Seiring dengan perkembangan zaman, pesantren di tanah air berkembang dengan baik. Kemajuan peradaban dan termasuk kemajuan lembaga pendidikan formal (baca: sekolah) tidak menyurutkan perkembangan pesantren, karena banyak pesantren kemudian mengadopsi pendikan sekolah di lingkungan pesantren dengan menyelenggarakan pendidikan pesantren sekaligus pendidikan sekolah, baik pendidikan sekolah keagamaan (Ibtidaiyah, Tsanawiyah, ataupun Aliyah), maupun pendidikan umum (Sekolah Dasar, Sekolah Menengah Pertama, dan Sekolah Mengah Atas atau Kejuruan). Bahkan perkembangan terakhir menunjukkan hal yang luar biasa, karena di banyak pesantren kemudian juga menyelenggarakan pendidikan tinggi.

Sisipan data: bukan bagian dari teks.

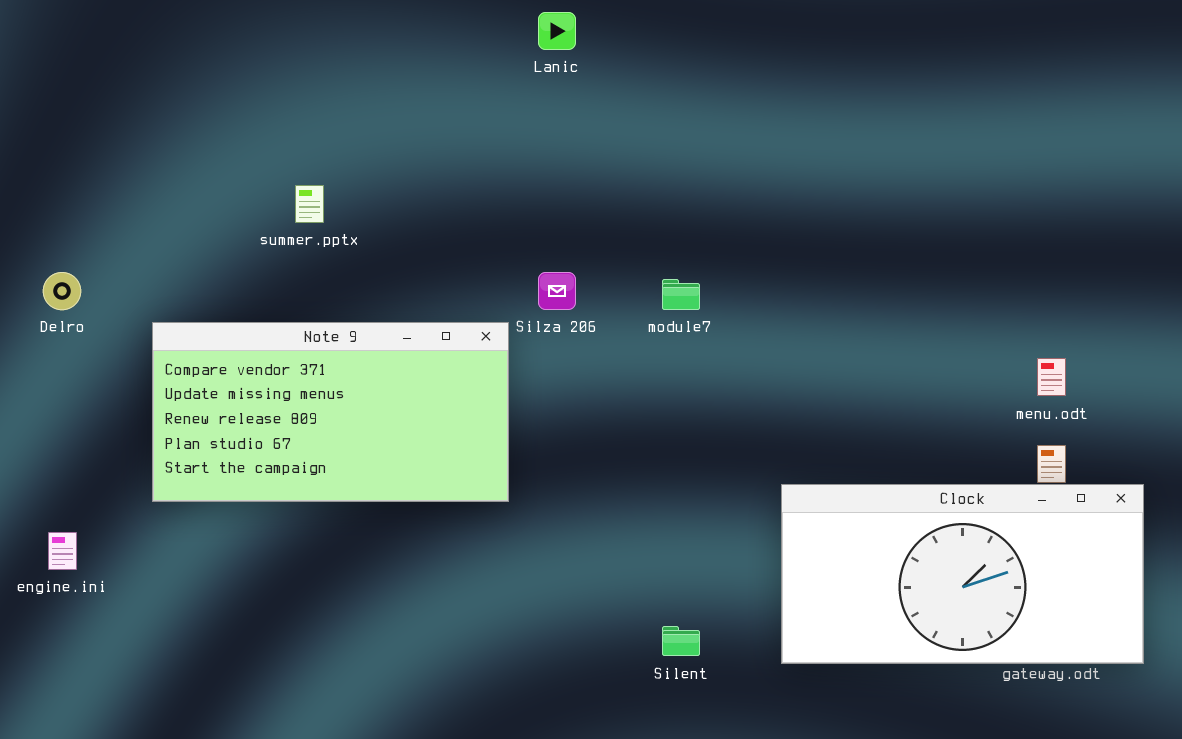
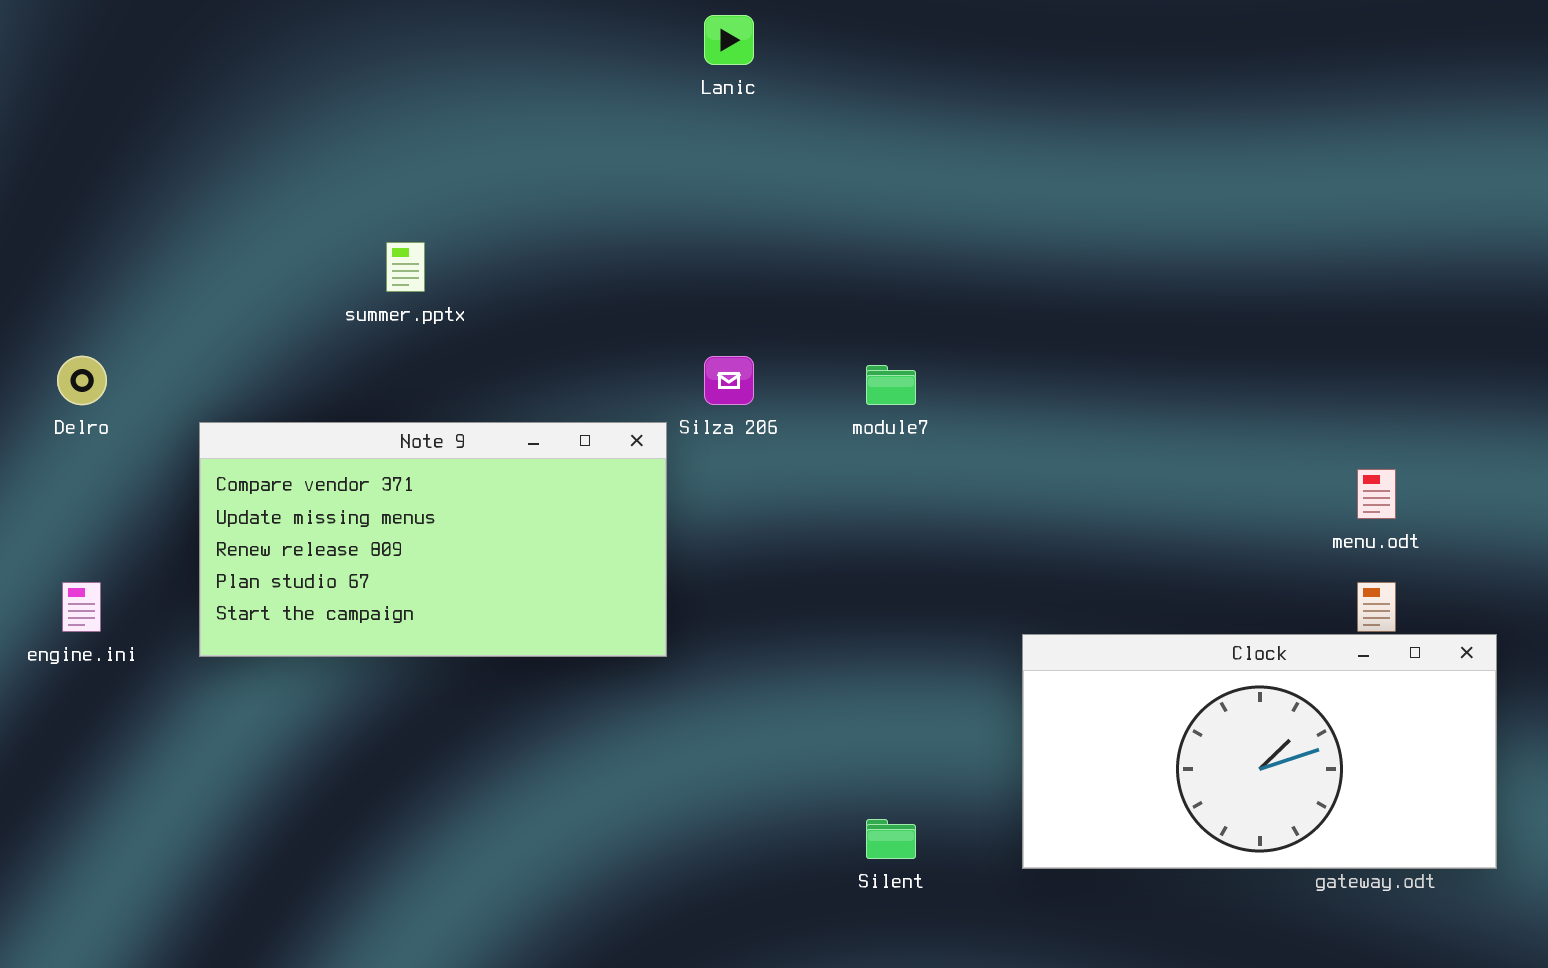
engine.ini: [48,532,77,570] -> [62,582,101,632], moved

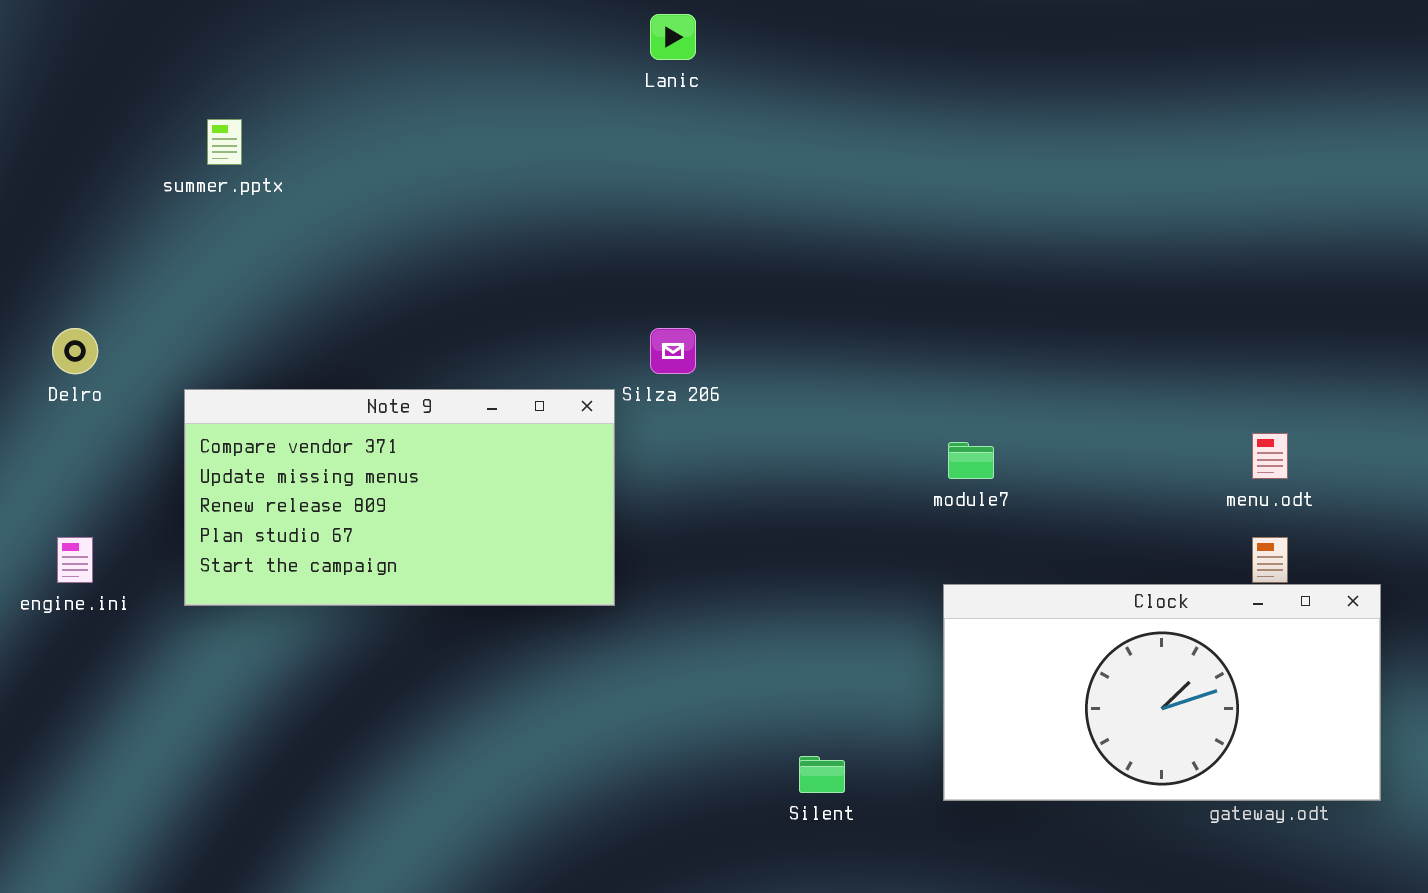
summer.pptx: [386,242,425,292] -> [207,119,242,165], moved
module7: [866,365,916,405] -> [948,442,994,479], moved

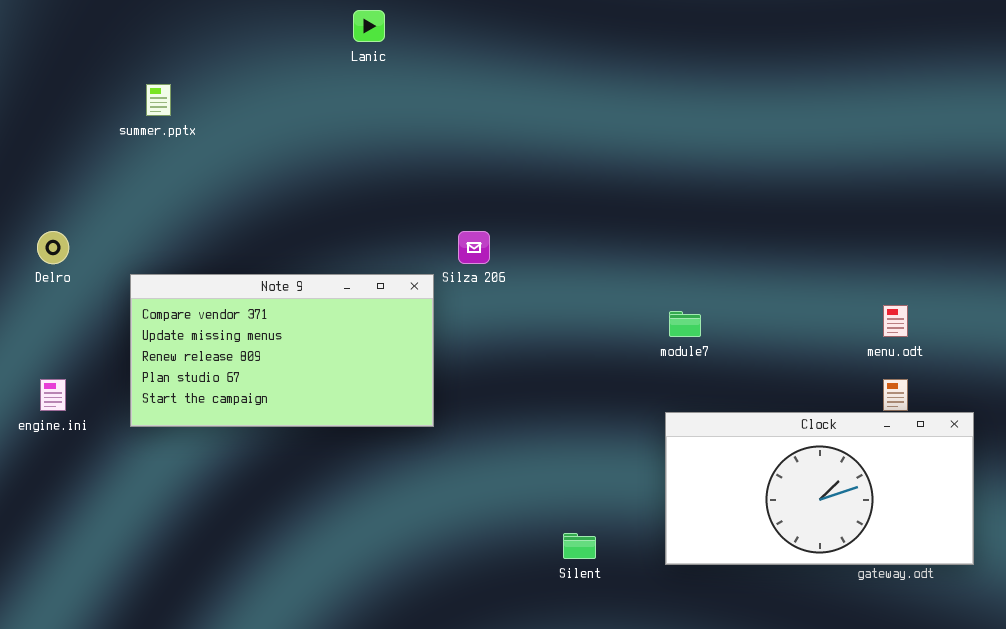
Lanic: [650,14,696,60] -> [353,10,385,42], moved

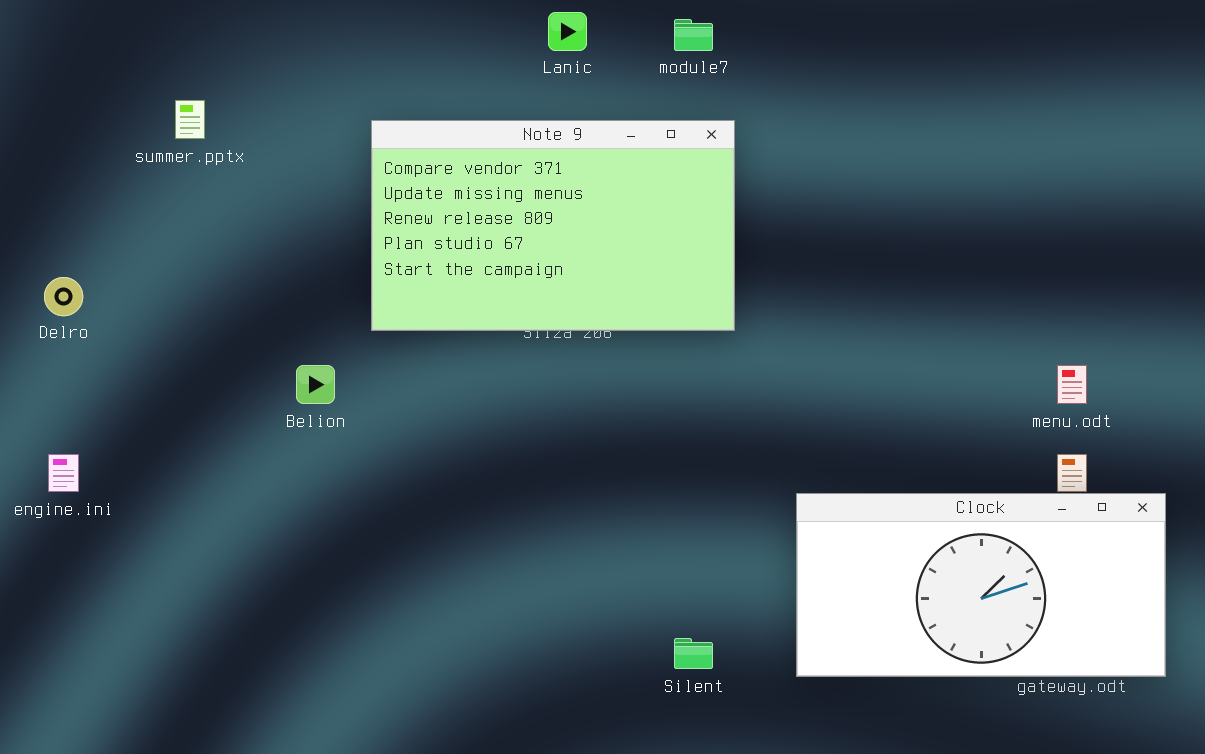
Lanic: [353,10,385,42] -> [548,12,587,51], moved
Note 9: [130,274,434,427] -> [371,120,735,331], moved, resized
module7: [669,311,701,337] -> [674,19,713,51], moved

Dengan demikian dapat dikatakan bahwa Pondok Pesantren yang selama ini biasa dikenal sebagai tempat atau lembaga keagamaan yang memberikan pendidikan dan pengajaran serta mengembangkan dan menyebarkan ilmu agama Islam telah melakukan transformasi, dari sebuah lembaga tradisional yang mengutamakan penyebaran ilmu agama Islam menjadi pesantren yang lebih modern yang memusatkan pada keseimbangan antara pengetahuan agama dan sains. Hal ini merupakan bentuk andil dan turut bertanggung jawab pesantren dalam pengembangan dan pemberdayaan masyarakat.
Lebih dari itu, perkembangan terakhir menunjukan fenomena bahwa pesantren pun turut andil dalam pengembangan ekonomi baik di lingkungan pesantren, dan juga mencakup lingkungan masyarakat sekitar pesantren secara konkrit dengan cara membangun bisnis di pesantren yang dikelola oleh para pengelola pesantren bersama para santri pesantren.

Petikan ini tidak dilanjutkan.